## What needs to be done:
Look through the lines below and extract each one that contains "Rendered".

+++ Dataset +++

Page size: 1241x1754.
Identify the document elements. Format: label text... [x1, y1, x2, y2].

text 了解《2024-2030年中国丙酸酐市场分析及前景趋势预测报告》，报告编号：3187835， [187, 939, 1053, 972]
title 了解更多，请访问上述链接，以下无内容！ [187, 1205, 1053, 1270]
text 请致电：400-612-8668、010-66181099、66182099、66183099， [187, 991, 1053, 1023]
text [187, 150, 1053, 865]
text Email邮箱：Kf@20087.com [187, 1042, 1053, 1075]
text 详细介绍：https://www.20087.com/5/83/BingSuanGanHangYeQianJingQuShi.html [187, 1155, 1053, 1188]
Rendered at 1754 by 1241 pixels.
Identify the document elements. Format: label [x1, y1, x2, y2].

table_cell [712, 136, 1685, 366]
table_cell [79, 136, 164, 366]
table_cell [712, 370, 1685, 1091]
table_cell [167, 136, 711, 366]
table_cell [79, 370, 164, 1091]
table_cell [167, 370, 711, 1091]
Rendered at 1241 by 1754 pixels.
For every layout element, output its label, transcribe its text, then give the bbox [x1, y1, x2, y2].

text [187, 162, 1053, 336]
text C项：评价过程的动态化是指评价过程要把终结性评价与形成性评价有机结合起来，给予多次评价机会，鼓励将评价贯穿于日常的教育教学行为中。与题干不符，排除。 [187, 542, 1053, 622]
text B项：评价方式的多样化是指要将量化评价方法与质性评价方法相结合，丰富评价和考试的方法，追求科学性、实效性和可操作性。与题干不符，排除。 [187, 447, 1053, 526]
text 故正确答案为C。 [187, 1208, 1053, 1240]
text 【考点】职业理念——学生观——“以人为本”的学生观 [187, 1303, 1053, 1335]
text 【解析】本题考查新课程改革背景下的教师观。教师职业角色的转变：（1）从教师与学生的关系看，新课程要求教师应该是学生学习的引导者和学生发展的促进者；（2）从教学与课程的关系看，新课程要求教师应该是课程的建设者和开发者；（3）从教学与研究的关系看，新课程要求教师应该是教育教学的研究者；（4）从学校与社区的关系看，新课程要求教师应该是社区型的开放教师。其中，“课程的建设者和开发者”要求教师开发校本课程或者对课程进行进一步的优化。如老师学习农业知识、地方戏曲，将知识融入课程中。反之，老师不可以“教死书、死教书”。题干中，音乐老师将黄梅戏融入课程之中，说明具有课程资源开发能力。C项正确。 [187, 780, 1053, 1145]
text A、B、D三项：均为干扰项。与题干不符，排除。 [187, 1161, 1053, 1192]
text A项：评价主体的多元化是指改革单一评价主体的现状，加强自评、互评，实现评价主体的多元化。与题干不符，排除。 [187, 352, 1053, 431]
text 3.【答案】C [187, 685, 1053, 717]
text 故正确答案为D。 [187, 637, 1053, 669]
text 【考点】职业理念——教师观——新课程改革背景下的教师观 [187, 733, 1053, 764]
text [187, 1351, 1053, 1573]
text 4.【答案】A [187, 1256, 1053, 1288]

+++

## Final answer:
Rendered at 1754 by 1241 pixels.
Rendered at 1241 by 1754 pixels.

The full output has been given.